TASK DESCRIPTION
Pick out and copy each line in the data below that contains the word "must". Treat uppercase and lowercase as different.

EXTRACTED RECORDS
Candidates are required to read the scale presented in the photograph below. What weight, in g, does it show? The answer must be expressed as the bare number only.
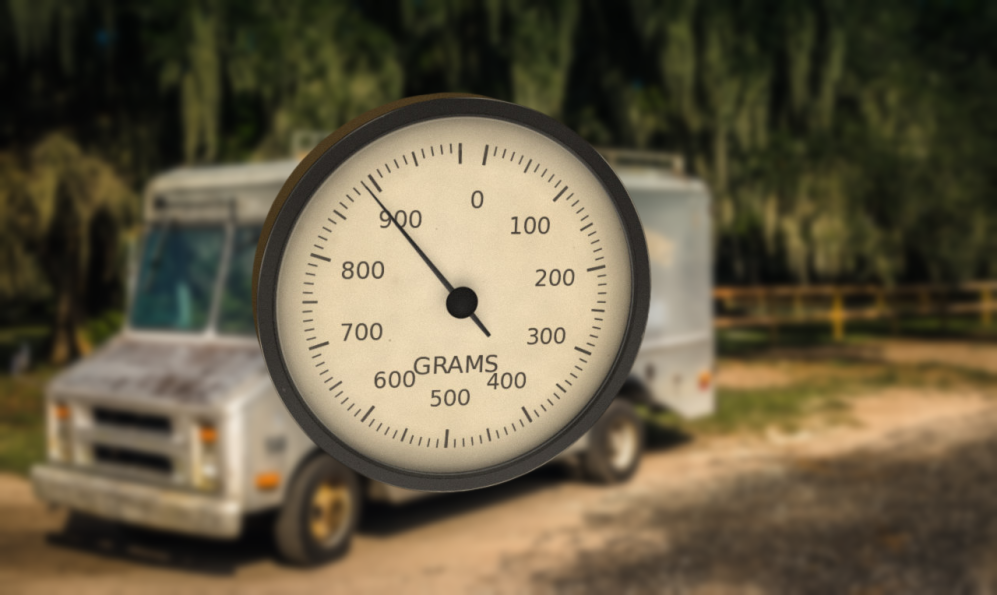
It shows 890
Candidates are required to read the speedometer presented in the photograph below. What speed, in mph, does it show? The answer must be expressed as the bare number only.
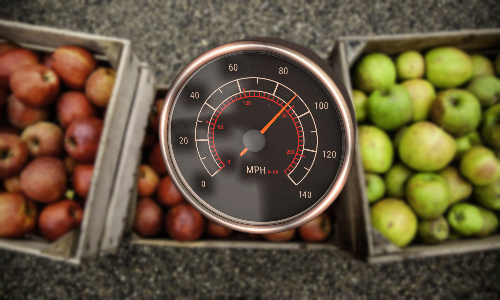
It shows 90
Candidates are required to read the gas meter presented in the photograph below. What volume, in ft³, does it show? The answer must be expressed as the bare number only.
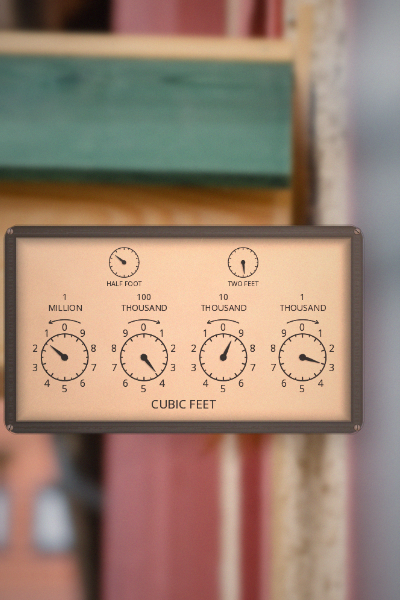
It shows 139300
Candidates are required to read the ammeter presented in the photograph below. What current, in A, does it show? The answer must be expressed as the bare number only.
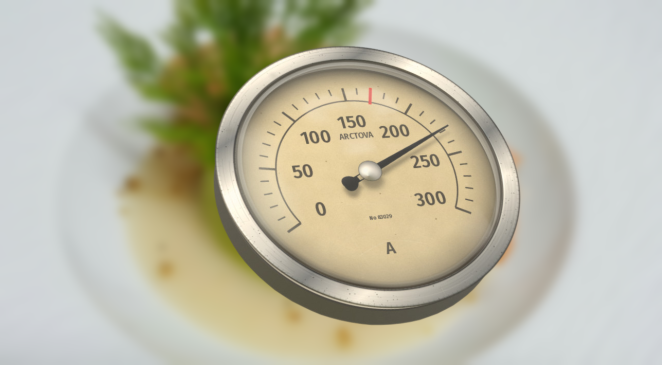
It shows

RESPONSE TO THIS EXERCISE
Candidates are required to read the scale presented in the photograph below. What weight, in g, does it show? The answer must be expressed as the bare number only.
Candidates are required to read the speedometer presented in the photograph below. What speed, in mph, does it show? The answer must be expressed as the bare number only.
Candidates are required to read the gas meter presented in the photograph below. What volume, in ft³, does it show? The answer must be expressed as the bare number only.
Candidates are required to read the ammeter presented in the photograph below. What current, in A, does it show? The answer must be expressed as the bare number only.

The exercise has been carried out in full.